*** Opening of Available data ***

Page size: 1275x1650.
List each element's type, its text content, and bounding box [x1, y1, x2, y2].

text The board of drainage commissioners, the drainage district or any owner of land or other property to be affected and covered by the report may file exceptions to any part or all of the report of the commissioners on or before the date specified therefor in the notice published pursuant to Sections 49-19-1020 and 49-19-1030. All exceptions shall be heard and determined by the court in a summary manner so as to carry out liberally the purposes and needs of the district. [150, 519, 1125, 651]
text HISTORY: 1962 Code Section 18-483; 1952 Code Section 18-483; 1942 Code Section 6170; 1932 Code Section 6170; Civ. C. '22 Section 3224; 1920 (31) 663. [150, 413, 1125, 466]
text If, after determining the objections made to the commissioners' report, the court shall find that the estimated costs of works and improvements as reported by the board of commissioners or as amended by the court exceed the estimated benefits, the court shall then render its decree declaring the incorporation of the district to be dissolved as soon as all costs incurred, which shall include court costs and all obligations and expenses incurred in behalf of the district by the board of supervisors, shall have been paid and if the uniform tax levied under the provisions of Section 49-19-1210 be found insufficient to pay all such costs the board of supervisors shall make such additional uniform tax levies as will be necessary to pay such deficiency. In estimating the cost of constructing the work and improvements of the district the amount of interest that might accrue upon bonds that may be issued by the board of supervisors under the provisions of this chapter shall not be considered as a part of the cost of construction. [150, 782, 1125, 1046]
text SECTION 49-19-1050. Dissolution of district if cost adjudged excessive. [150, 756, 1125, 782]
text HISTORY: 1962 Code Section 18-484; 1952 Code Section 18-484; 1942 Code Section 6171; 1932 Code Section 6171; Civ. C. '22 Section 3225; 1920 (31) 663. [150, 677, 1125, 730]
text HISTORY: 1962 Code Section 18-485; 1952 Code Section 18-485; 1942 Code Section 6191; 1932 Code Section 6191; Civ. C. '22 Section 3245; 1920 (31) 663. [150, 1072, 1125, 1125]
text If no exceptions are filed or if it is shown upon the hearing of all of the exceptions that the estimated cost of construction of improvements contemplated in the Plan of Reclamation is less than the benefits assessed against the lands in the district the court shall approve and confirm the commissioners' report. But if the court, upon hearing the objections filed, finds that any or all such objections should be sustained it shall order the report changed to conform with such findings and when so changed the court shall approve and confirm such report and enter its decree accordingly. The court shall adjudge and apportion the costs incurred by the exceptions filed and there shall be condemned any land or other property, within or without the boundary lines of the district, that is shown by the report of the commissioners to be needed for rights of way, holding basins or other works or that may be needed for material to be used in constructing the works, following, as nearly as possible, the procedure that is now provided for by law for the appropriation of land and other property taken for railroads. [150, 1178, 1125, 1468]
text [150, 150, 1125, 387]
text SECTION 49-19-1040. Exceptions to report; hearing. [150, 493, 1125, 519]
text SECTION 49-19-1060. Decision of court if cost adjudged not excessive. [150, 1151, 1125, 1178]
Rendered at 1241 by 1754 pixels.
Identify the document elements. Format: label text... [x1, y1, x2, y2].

*** Close of Available data ***
*** Opening of Available data ***

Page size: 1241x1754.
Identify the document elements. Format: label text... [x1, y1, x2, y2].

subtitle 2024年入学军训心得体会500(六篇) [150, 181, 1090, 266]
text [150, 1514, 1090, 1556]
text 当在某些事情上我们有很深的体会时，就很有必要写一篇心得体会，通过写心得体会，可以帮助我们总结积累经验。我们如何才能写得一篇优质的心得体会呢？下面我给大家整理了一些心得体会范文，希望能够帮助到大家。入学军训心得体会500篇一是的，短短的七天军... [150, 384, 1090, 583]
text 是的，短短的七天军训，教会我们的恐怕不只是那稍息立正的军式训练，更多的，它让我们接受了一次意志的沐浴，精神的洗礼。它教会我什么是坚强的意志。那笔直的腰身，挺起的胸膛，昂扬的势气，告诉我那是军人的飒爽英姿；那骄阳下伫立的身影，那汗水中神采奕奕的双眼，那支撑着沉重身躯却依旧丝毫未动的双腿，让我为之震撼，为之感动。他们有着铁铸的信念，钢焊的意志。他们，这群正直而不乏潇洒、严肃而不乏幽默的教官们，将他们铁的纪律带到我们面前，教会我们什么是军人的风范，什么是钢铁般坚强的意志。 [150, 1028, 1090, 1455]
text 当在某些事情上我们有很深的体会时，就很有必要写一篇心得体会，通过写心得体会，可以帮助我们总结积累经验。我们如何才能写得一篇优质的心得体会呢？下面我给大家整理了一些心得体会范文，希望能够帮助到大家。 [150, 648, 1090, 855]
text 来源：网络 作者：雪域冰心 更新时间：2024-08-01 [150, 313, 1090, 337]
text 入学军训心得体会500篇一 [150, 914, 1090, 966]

*** Close of Available data ***
*** Opening of Available data ***

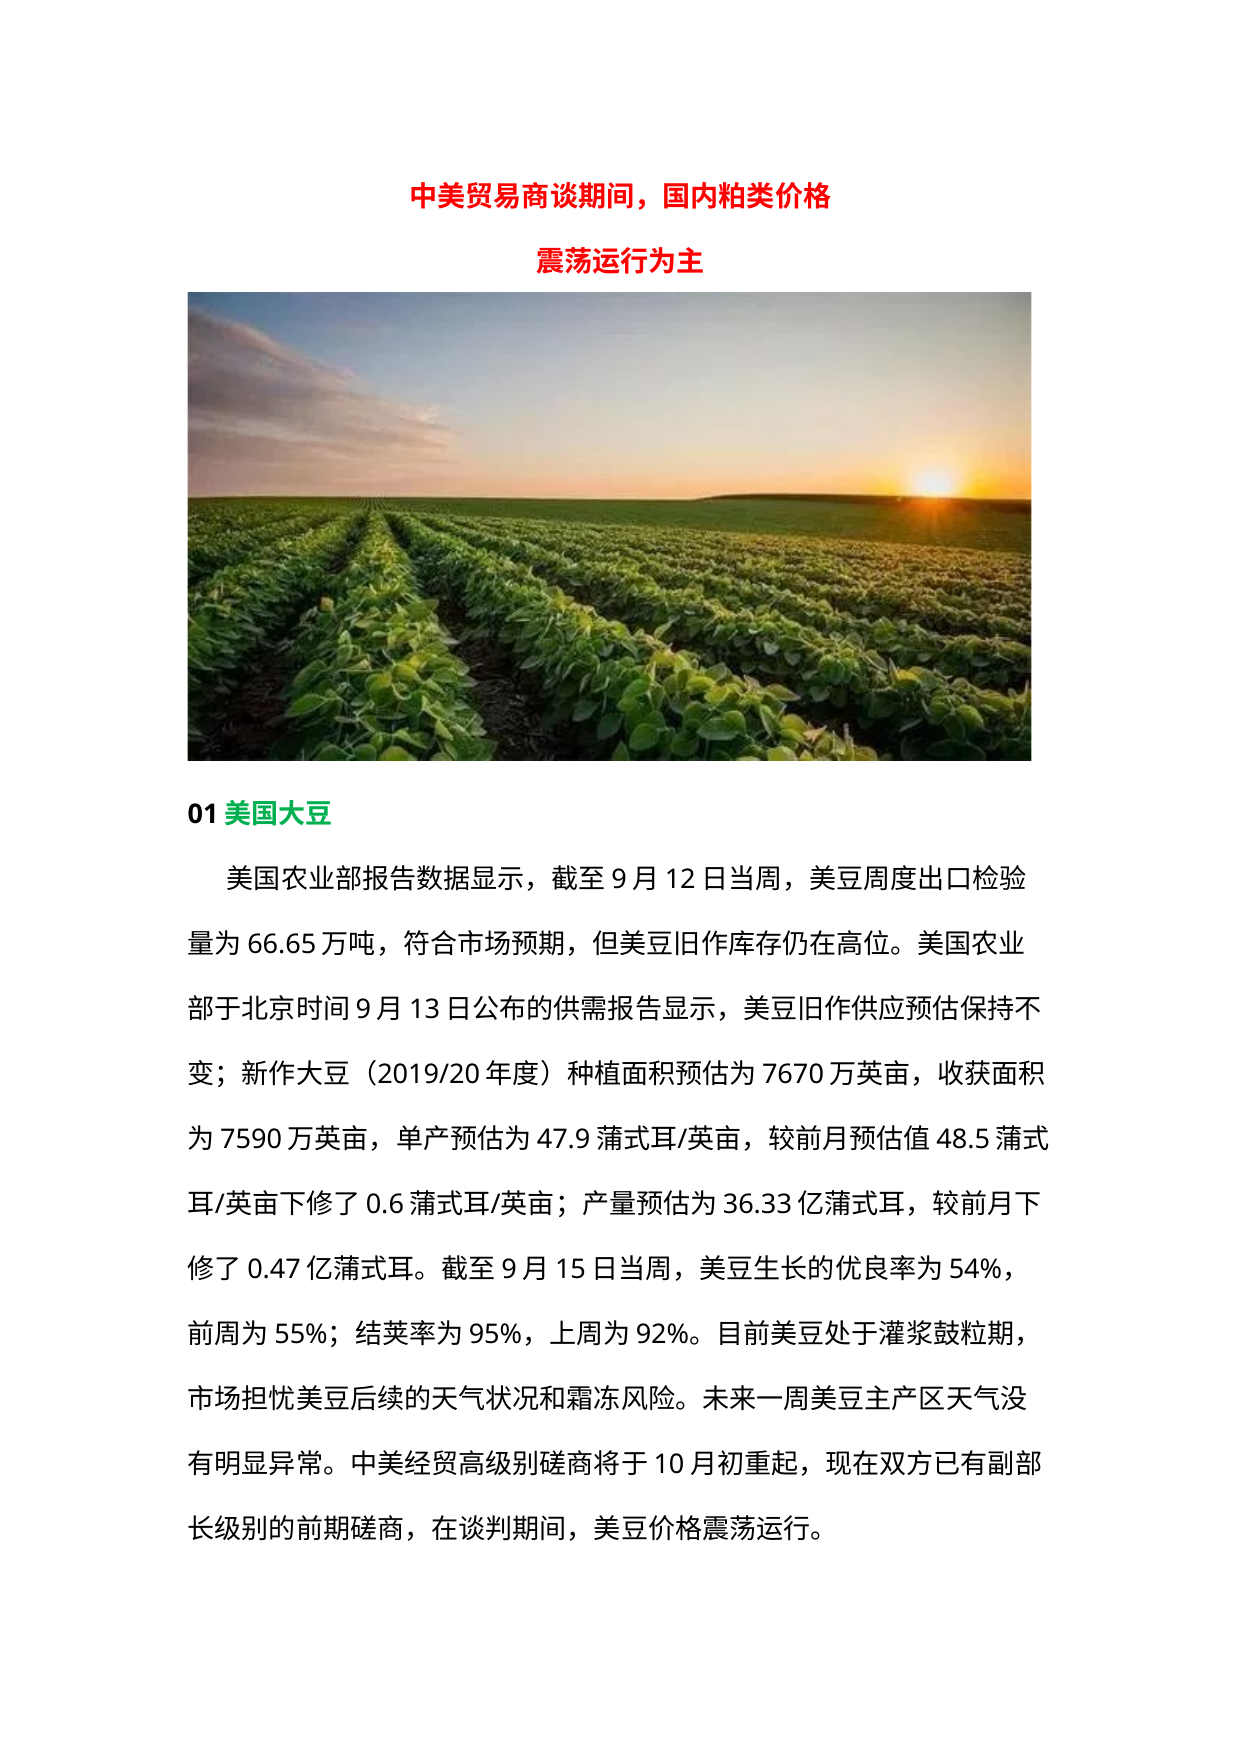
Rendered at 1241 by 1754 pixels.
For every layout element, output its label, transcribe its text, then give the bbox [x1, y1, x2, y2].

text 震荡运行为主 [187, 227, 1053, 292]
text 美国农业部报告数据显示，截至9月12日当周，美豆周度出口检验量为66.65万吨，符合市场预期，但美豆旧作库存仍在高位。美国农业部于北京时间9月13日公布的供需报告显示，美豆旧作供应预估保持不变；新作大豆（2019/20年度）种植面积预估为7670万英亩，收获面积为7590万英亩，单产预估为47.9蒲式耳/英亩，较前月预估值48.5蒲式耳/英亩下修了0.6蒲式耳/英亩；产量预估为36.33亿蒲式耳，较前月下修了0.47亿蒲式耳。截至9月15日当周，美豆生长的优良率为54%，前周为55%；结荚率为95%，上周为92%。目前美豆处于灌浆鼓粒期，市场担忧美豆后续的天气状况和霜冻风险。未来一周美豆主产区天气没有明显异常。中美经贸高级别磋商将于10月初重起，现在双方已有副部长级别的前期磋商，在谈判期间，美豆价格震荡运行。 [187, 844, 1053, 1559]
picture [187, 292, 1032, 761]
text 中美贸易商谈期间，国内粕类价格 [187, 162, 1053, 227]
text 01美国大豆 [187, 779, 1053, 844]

*** Close of Available data ***

▶ What this task involves
Using the records above, copy each line that contains "Page".

▶ Result of this exercise
Page size: 1275x1650.
Page size: 1241x1754.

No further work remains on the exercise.